Harry ran forward, waving his arms. ‘No more, you fools!’ he shouted. ‘It’s me, Martineau.’
He was aware of the advancing line slowing and Squadron Leader Barnes was there, telling them to stay back. Martineau dropped to his knees. Baum reached up with his left hand and grabbed him by the front of the uniform.
‘You were right, Harry,’ he said hoarsely. ‘No sense, no reason to anything.’
‘Quiet, Heini. Don’t talk. We’ll get a doctor.’
Sarah was crouched beside him and Baum’s grip lightened. ‘Last act, Harry. Say kaddish for me. Promise.’
‘I promise,’ Martineau said.
Baum choked, there was blood on his mouth. His body seemed to shake and then the hand lost its grip on Martineau’s tunic and he lay still. Martineau got up slowly and saw Dougal Munro and Jack Carter standing in front of the line of RAF men beside Barnes.

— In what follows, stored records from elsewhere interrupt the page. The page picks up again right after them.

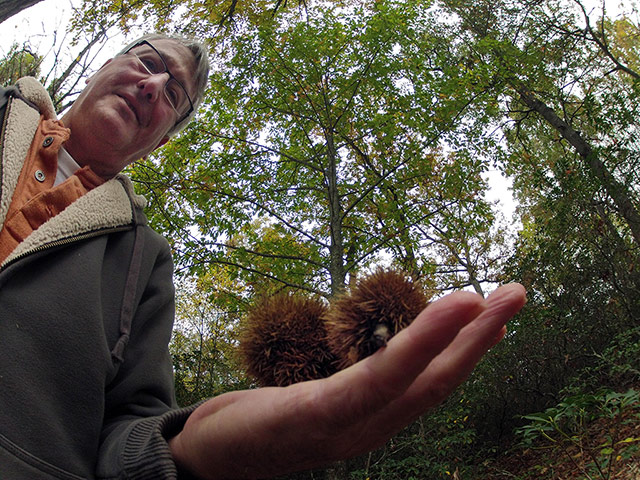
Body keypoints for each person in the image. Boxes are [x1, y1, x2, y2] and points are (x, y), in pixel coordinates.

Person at [0, 31, 527, 480]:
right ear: (106, 65)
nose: (154, 85)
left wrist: (185, 448)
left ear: (162, 139)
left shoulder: (143, 263)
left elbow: (124, 434)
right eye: (148, 63)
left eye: (174, 95)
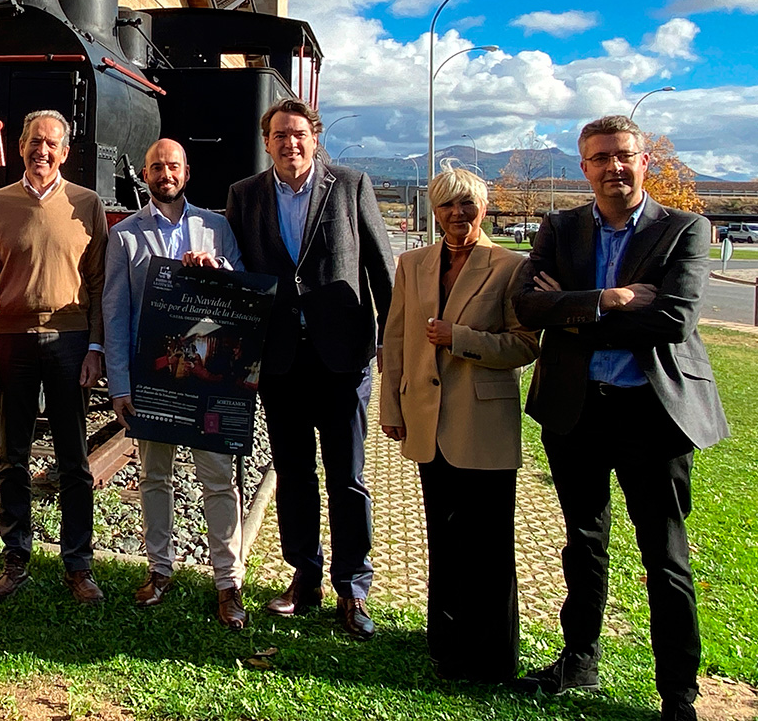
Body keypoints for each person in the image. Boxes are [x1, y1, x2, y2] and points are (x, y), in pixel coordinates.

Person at [513, 115, 729, 721]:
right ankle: (579, 661)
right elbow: (528, 304)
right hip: (574, 411)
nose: (614, 166)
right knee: (582, 544)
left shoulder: (686, 228)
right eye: (600, 157)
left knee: (664, 555)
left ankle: (678, 693)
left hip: (652, 413)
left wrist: (571, 310)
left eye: (624, 154)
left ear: (644, 160)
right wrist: (608, 299)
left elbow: (672, 321)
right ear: (584, 167)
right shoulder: (559, 227)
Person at [225, 96, 393, 639]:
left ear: (315, 137)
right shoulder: (244, 196)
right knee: (294, 475)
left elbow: (381, 270)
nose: (290, 143)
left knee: (348, 479)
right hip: (279, 362)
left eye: (299, 133)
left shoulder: (350, 185)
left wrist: (392, 346)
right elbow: (237, 270)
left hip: (342, 359)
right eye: (279, 135)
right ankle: (306, 578)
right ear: (266, 140)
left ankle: (354, 588)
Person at [379, 165, 540, 680]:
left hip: (483, 425)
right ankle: (445, 643)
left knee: (489, 545)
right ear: (434, 210)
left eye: (466, 204)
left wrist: (461, 338)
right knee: (443, 540)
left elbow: (525, 345)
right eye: (447, 205)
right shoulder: (412, 263)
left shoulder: (511, 266)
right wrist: (392, 408)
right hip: (427, 423)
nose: (457, 214)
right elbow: (397, 340)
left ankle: (492, 657)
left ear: (483, 209)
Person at [103, 139, 248, 628]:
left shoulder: (218, 227)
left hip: (209, 378)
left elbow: (244, 294)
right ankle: (159, 571)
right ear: (143, 174)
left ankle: (229, 583)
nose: (165, 173)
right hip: (157, 379)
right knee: (155, 478)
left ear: (187, 172)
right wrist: (119, 385)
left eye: (173, 166)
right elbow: (115, 312)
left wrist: (220, 271)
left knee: (218, 481)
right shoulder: (125, 235)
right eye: (156, 167)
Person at [0, 109, 108, 604]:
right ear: (22, 144)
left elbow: (97, 281)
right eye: (34, 141)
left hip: (70, 340)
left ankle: (78, 563)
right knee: (12, 456)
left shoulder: (86, 205)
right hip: (11, 341)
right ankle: (16, 558)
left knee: (73, 459)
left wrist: (95, 347)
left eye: (51, 143)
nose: (42, 151)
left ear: (65, 152)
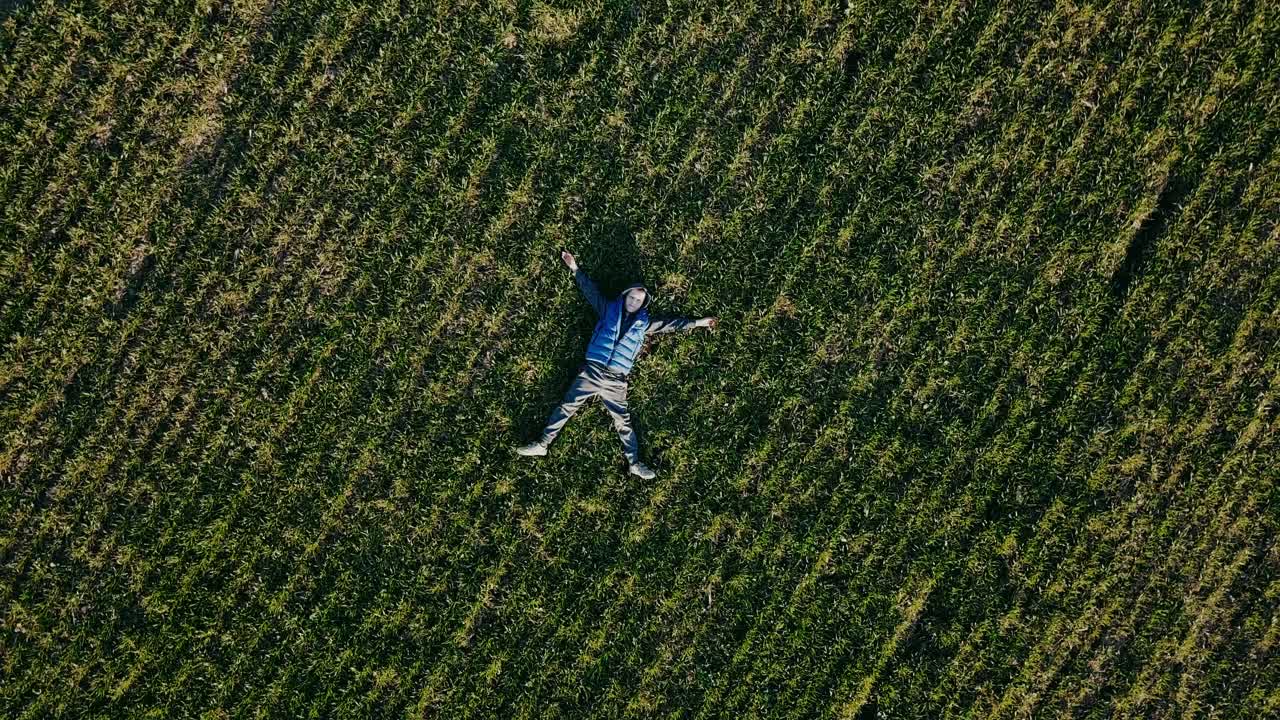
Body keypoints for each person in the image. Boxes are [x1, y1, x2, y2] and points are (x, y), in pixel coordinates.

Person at [516, 250, 718, 479]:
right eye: (631, 297)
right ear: (624, 296)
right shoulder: (607, 309)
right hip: (591, 372)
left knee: (623, 421)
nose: (633, 302)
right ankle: (542, 444)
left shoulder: (645, 324)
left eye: (638, 300)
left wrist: (699, 323)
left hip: (616, 380)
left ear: (643, 304)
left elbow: (670, 324)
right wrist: (575, 269)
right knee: (567, 406)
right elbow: (590, 292)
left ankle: (634, 463)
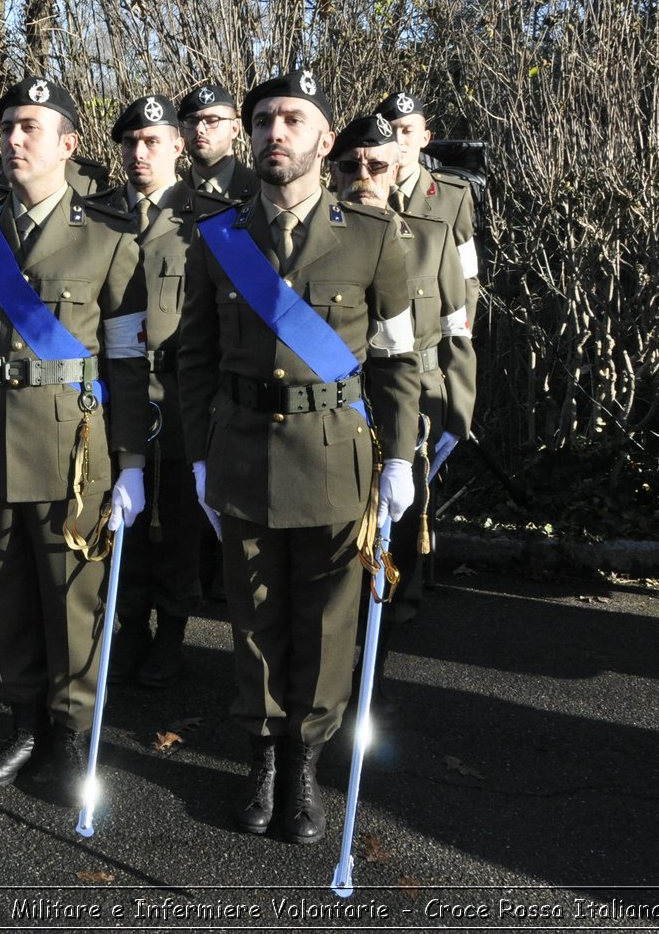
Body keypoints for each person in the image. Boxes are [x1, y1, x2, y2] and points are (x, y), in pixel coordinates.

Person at [176, 70, 420, 845]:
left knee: (324, 623)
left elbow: (397, 361)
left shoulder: (375, 237)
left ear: (324, 140)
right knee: (252, 619)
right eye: (261, 120)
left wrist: (401, 459)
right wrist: (198, 458)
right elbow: (195, 359)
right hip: (242, 452)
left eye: (292, 120)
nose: (273, 132)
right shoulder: (217, 238)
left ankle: (305, 764)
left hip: (334, 457)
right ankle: (262, 758)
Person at [0, 75, 150, 804]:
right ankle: (24, 720)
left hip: (74, 451)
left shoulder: (109, 236)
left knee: (73, 596)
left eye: (30, 126)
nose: (13, 138)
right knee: (6, 593)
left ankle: (70, 731)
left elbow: (127, 360)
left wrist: (131, 462)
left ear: (69, 144)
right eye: (6, 125)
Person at [87, 94, 226, 687]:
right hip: (111, 391)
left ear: (177, 145)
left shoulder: (211, 218)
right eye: (129, 142)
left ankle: (171, 633)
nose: (139, 152)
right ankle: (128, 625)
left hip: (176, 391)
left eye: (151, 142)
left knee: (175, 521)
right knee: (115, 516)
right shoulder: (93, 215)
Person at [331, 114, 477, 637]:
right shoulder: (310, 243)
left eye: (376, 166)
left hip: (413, 396)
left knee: (405, 508)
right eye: (350, 166)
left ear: (397, 171)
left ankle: (396, 604)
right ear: (333, 172)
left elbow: (456, 328)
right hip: (338, 398)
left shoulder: (432, 237)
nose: (363, 177)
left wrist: (457, 410)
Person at [376, 91, 481, 326]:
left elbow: (466, 277)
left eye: (407, 130)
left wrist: (460, 341)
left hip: (431, 333)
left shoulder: (453, 197)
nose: (398, 139)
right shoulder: (362, 194)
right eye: (390, 131)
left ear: (425, 137)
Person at [179, 82, 259, 202]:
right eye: (192, 121)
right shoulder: (171, 193)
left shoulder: (261, 191)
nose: (199, 129)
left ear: (234, 129)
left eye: (212, 120)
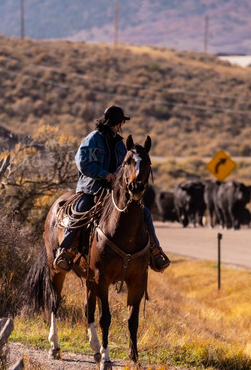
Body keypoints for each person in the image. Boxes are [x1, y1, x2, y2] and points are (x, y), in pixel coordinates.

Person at [53, 105, 170, 272]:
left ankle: (155, 251)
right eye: (121, 121)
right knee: (80, 211)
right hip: (91, 188)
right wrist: (104, 174)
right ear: (117, 122)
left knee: (144, 213)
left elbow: (125, 167)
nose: (122, 125)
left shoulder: (120, 145)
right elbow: (83, 163)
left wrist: (118, 176)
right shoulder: (93, 139)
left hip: (114, 191)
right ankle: (64, 251)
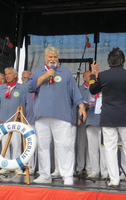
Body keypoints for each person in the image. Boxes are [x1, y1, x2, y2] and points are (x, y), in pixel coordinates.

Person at [26, 46, 87, 186]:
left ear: (57, 58)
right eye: (50, 57)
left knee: (64, 146)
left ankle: (67, 175)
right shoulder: (39, 72)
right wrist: (44, 77)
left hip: (61, 115)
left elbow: (75, 91)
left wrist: (81, 106)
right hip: (42, 115)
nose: (52, 59)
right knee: (43, 146)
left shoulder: (65, 72)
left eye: (54, 57)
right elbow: (29, 87)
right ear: (45, 58)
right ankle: (45, 175)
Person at [89, 47, 126, 188]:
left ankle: (114, 180)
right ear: (123, 61)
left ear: (109, 61)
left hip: (108, 116)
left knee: (110, 148)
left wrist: (92, 74)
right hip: (125, 116)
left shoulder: (103, 75)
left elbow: (92, 89)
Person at [0, 67, 27, 175]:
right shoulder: (1, 88)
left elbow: (25, 104)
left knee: (16, 144)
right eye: (6, 74)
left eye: (9, 74)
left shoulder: (21, 88)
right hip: (4, 121)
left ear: (15, 75)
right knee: (4, 145)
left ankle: (16, 166)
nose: (7, 76)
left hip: (16, 121)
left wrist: (23, 119)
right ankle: (6, 166)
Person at [82, 70, 106, 179]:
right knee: (92, 148)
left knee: (104, 148)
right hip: (91, 120)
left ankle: (105, 171)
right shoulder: (89, 90)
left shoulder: (106, 88)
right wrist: (86, 104)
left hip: (103, 121)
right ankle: (94, 170)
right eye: (94, 77)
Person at [22, 70, 36, 174]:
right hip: (28, 121)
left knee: (42, 147)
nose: (26, 80)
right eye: (24, 78)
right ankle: (30, 168)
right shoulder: (24, 90)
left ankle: (42, 169)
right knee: (29, 146)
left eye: (28, 78)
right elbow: (22, 105)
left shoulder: (39, 87)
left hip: (40, 120)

‘An accident, Harry,’ Munro said. ‘One of the lads panicked.’
‘An accident?’ Martineau said. ‘Is that what you call it? Sometimes I really wonder who the enemy is. If you’re still interested, by the way, you’ll find your American colonel in the plane.’
He went past them and through the line of airmen, walking aimlessly toward the old aero club buildings. Strange, but he had that pain in the chest again, and it hadn’t bothered him once in Jersey. He sat down on the steps of the old clubhouse and lit a cigarette, suddenly cold. After a while, he became aware of Sarah sitting a few feet away.
‘What did he mean, say kaddish for him?’
‘It’s a sort of mourning prayer. A Jewish thing. Usually relatives take care of it, but he didn’t have any. All gone to the bloody ovens.’ He took the half-smoked cigarette from his mouth and passed it to her. ‘Anyway, now you know. Now your education’s complete. No honor, no glory, only Heini Baum out there, lying on his back.’
He got to his feet and she stood up also. Someone had brought a stretcher and they were carrying Baum away, and Kelso was crossing the runway on his crutches, Munro and Carter on either side of him.
‘Did I remember to tell you how well you did?’ he asked.
‘No.’
‘You were good. So good that Dougal will probably try to use you again. Don’t let him. Go back to that hospital of yours.’
‘I don’t think one should ever go back to anything.’ They started to walk toward the waiting cars. ‘And you?’ she asked. ‘What’s going to happen to you?’
‘I haven’t the slightest idea.’
She took his arm and held on tight and as the runway lights were switched off, they moved on through the darkness together.